Opened 2 years ago

Last modified 7 months ago

#18798 assigned enhancement

Analyze descriptor completeness

Reported by: iwakeh Owned by: metrics-team
Priority: Medium Milestone:
Component: Metrics/CollecTor Version:
Severity: Normal Keywords: ctip, metrics-2018
Cc: Actual Points:
Parent ID: Points:
Reviewer: Sponsor:

Description

I started a wiki page here.

Child Tickets

Change History (19)

comment:1 Changed 2 years ago by iwakeh

Status: newneeds_information

To make sure I look at the right things: Is the choice to look at the lines starting with M-2016 correct?

What other data from the logs might be of use?

What could cause the regular increases of missing descriptor counts?

Last edited 2 years ago by iwakeh (previous) (diff)

comment:2 Changed 2 years ago by karsten

Thanks for starting this analysis!

Let me first speculate about the cause for those daily patterns that you found there.
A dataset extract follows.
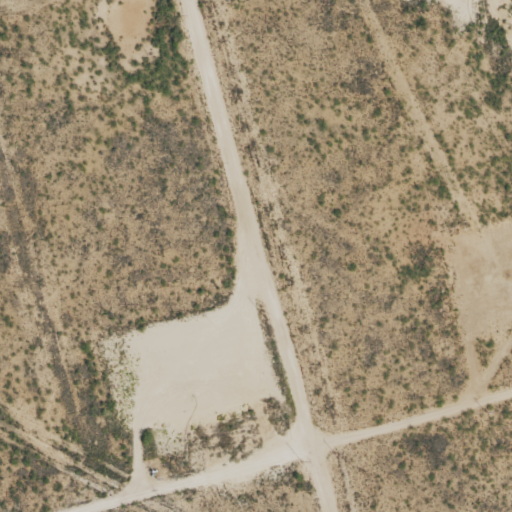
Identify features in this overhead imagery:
road: (200, 256)
road: (385, 442)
And let me start by giving an example from recent logs to explain the format of M- lines:

M-2016-04-11T22:00:00Z -> D-38F20E16457647CCFF5BD131692D5FCA129E87DC210B456DA983AB291141C85D (0.0279 -> 0.0279)
M-2016-04-11T23:00:00Z -> D-38F20E16457647CCFF5BD131692D5FCA129E87DC210B456DA983AB291141C85D (0.0279 -> 0.0279)
M-2016-04-11T23:00:00Z -> D-597C4455AF049B147337BBFF35CE4817676339FF5C94E971A05D416FD1A2DD95 (0.0279 -> 0.0558)
M-2016-04-12T00:00:00Z -> D-38F20E16457647CCFF5BD131692D5FCA129E87DC210B456DA983AB291141C85D (0.0280 -> 0.0558)
M-2016-04-12T00:00:00Z -> D-597C4455AF049B147337BBFF35CE4817676339FF5C94E971A05D416FD1A2DD95 (0.0280 -> 0.0558)
  1. The first line means that there's a microdescriptor with digest 38F2.. missing from the microdescriptor consensus with valid-after time 2016-04-11 22:00:00. That missing microdescriptor adds a value of 0.0279 to the total missing descriptor count which is then 0.0279. The idea is to only warn if that total value passes 1.0.
  2. The second line says that the same missing microdescriptor is also referenced from the microdescriptor consensus with valid-after time 2016-04-11 23:00:00. Given that we shouldn't double-count that missing descriptor, we're not increasing the total count there.
  3. The third line mentions another microdescriptor with digest 597C.. that is missing, and in this case it's referenced from the microdescriptor consensus with valid-after time 2016-04-11 23:00:00. That one raises the total count by another 0.0279 to then 0.0558.
  4. I guess the remaining two lines are self-explanatory at this point.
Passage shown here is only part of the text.